Frozen shoulder is a condition that produces pain in your shoulder. As a result of your inability to move your arm due to this discomfort, you may become stiff and even lose some mobility. Inflammation is typically the cause of a frozen shoulder. The ligaments that connect the shoulder bones to one another are found in the capsule of the shoulder joint. The shoulder bones are unable to move easily within the joint when the capsule is inflamed. Yoga is really helpful to get relief from these issues like frozen shoulder or stiffness etc. It can also help you to gain mobility, enhances the strength of muscles and makes ligaments strong.
By practising yoga daily, the patient is able to improve the flexibility of joints, helps to regain confidence and removes mental stress from body and mind. Patients have to understand that only exercise and yoga solely can’t help. Enough water intake, a balanced diet, less stress and good sleep are also a major part of healing" says, Sarita, Yoga expert and founder of Yog Mansa. She further shared with HT Lifestyle some simple joint mobilisation that is important to practice before any asanas as a warm-up and for flexibility.
Joint movement:
Griva Shakti Vikasak Kriya - Neck Exercise
Inhale neck up and exhale neck down (don’t forward neck in cervical spondylitis). 10 times inhale neck in the centre position with exhale slowly move to the right side with no shoulder movement. Same with another side.
Kohini Chalo Kriya
Place fingers on shoulders and make a big zero by elbows clockwise and anticlockwise 20 Times.

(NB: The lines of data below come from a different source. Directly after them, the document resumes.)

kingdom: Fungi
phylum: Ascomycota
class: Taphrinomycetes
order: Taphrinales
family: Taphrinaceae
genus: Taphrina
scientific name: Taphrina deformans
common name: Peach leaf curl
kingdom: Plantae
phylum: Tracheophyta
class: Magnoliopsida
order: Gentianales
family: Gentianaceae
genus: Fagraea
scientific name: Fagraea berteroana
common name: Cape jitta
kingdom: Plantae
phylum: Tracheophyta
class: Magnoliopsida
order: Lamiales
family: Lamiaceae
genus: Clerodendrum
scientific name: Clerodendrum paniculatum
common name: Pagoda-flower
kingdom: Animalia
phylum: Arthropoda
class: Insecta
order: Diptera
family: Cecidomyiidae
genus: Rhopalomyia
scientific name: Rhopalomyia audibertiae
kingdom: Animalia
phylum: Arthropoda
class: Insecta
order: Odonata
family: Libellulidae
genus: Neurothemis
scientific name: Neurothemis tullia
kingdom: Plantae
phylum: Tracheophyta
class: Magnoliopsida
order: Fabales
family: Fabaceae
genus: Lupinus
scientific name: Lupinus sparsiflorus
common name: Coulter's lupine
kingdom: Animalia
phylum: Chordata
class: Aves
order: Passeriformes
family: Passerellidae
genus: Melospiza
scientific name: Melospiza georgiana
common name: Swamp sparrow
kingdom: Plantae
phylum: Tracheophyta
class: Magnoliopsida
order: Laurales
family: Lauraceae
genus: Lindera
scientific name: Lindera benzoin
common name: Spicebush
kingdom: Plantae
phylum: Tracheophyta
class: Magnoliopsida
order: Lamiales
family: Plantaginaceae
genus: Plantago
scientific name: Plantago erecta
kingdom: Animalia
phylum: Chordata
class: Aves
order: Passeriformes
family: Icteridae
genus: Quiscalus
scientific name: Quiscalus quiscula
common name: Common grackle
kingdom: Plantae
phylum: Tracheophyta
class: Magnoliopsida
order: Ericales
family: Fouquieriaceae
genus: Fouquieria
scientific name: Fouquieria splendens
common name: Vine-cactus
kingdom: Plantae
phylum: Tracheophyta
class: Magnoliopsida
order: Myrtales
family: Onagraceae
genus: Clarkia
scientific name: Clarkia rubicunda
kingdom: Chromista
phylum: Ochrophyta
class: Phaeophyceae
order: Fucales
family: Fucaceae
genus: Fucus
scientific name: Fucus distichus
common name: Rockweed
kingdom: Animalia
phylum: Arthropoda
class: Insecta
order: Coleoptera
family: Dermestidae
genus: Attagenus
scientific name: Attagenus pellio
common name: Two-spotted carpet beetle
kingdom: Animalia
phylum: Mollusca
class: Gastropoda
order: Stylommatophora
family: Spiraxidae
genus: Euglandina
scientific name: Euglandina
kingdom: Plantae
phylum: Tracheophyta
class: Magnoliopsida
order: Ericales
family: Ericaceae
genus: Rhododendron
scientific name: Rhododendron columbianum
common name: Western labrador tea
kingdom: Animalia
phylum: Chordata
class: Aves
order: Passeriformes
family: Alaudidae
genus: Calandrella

Inhale elbows up and exhale elbows close. This is a chest-opening kriya also. People with lung issues, heart issues and stiffness in the dorsal part can get relief with this simple kriya.
Here are some yoga asanas shared by yoga expert Sarita, that can help you to deal with a frozen shoulder.
1. Tadasana
Make sure your weight is evenly distributed across both feet as you maintain a slightly apart stance. Take a deep breath in, raise your arms above your head, and entwine your fingertips with your palms facing up. On an out breath, roll your shoulders back and down your spine to open up your chest and straighten your posture. Raise your shoulders up towards your ears. Your tongue should also be free of tension in your face's musculature. Keep your gaze steady and your eyes relaxed.
2. Standing Goumukhasan with yoga belt or towel
Now raise your left arm up holding the yoga belt and bring it to the back over the shoulder. Bend the elbow and stretch your right hand to the right side, behind the back. Bend the right elbow and try to grasp the yoga belt. Keep your elbows in the same line. Don’t give much pressure. Do this with another side. Hold according to your comfort with breathing.
3. Triyaktadasan
Interlock your fingers with inhale, stretch your arms up and exhale lateral stretch on the right side, stay there for 30 Seconds or with your comfort. Keep on breathing. Keep your spine straight or else can take wall support. Do this from both sides for better movement and flexibility.
4. Paschim Namaskar
You can do this in a sitting position or in a standing position. Stretch your arms backwards and make a namaskar mudra or palms together. In case you are not able to make a namaskar mudra, you can interlock fingers. In this whole asana, the spine should be straight and the shoulders should be in the back. Don’t drop your shoulders.